Given information:
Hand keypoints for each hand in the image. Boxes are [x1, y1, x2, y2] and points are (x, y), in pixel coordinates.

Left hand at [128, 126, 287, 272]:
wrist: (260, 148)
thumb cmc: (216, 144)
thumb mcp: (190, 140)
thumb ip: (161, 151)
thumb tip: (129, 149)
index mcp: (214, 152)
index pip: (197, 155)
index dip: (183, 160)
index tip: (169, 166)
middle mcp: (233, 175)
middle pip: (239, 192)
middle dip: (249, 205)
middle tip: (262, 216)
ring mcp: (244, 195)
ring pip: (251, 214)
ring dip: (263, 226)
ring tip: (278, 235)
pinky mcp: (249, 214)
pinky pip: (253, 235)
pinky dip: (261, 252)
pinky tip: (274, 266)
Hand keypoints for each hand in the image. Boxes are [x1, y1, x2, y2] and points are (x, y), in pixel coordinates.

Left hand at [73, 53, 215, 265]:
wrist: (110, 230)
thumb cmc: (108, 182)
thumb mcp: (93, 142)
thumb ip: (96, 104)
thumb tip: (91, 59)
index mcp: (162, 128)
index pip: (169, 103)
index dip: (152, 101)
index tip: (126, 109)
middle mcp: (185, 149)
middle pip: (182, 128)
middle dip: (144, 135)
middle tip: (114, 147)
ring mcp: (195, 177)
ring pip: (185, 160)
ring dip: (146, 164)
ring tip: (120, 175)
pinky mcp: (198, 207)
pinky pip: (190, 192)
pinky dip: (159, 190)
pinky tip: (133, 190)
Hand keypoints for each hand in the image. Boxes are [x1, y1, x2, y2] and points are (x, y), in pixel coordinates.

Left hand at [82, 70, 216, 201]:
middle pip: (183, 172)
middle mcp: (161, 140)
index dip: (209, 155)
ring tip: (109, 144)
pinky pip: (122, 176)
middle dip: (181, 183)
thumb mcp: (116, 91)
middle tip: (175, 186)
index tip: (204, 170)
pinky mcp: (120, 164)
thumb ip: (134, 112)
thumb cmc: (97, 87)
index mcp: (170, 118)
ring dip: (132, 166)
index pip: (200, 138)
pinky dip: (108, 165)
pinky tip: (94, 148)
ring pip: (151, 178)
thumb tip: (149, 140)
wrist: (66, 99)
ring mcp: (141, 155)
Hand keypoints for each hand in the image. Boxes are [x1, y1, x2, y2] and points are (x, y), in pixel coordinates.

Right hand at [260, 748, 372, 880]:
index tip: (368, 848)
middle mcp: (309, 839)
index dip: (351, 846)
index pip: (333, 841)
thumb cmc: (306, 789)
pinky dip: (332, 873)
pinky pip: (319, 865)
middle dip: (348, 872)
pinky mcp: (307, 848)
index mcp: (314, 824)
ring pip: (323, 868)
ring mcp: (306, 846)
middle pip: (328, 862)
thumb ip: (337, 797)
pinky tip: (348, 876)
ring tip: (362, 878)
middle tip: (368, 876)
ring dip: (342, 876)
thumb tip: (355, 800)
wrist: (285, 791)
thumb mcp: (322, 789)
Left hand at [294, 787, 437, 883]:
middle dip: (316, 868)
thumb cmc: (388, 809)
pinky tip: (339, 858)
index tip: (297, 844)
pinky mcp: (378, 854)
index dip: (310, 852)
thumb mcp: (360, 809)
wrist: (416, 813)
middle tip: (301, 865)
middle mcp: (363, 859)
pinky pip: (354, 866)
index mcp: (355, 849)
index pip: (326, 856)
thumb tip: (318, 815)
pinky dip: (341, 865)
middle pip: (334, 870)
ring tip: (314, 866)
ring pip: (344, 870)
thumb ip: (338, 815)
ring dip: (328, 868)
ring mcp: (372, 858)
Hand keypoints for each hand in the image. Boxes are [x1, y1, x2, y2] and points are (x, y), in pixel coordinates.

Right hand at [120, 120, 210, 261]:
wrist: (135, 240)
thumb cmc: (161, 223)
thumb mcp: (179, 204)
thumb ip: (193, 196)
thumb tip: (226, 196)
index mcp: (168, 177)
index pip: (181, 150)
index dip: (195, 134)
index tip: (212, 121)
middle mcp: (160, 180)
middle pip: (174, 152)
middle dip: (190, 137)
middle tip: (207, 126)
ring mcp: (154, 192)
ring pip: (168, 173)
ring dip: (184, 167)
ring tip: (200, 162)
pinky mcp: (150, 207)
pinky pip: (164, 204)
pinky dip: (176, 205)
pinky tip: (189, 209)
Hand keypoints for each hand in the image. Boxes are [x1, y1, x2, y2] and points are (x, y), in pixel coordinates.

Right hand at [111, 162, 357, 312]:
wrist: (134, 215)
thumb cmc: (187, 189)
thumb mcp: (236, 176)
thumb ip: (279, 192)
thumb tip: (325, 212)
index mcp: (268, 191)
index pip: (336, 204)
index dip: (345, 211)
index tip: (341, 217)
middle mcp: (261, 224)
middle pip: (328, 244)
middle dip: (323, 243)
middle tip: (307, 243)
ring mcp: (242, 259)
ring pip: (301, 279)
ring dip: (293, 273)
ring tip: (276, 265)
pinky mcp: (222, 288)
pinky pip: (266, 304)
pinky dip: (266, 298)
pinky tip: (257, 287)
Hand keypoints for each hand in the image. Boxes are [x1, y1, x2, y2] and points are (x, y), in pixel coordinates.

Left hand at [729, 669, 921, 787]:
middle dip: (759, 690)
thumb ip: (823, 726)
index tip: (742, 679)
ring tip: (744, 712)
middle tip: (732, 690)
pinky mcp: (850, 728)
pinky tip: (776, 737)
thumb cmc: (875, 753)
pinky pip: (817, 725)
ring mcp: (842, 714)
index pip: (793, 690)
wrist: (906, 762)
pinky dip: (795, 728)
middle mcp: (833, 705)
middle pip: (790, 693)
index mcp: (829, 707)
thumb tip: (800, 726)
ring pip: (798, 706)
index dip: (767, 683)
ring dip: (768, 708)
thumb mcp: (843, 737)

Task requirements:
Reproduce each line above that contains "wrist".

Answer space:
wrist: (260, 148)
wrist: (110, 230)
wrist: (66, 99)
wrist: (285, 791)
wrist: (416, 813)
wrist: (135, 240)
wrist: (134, 215)
wrist: (906, 762)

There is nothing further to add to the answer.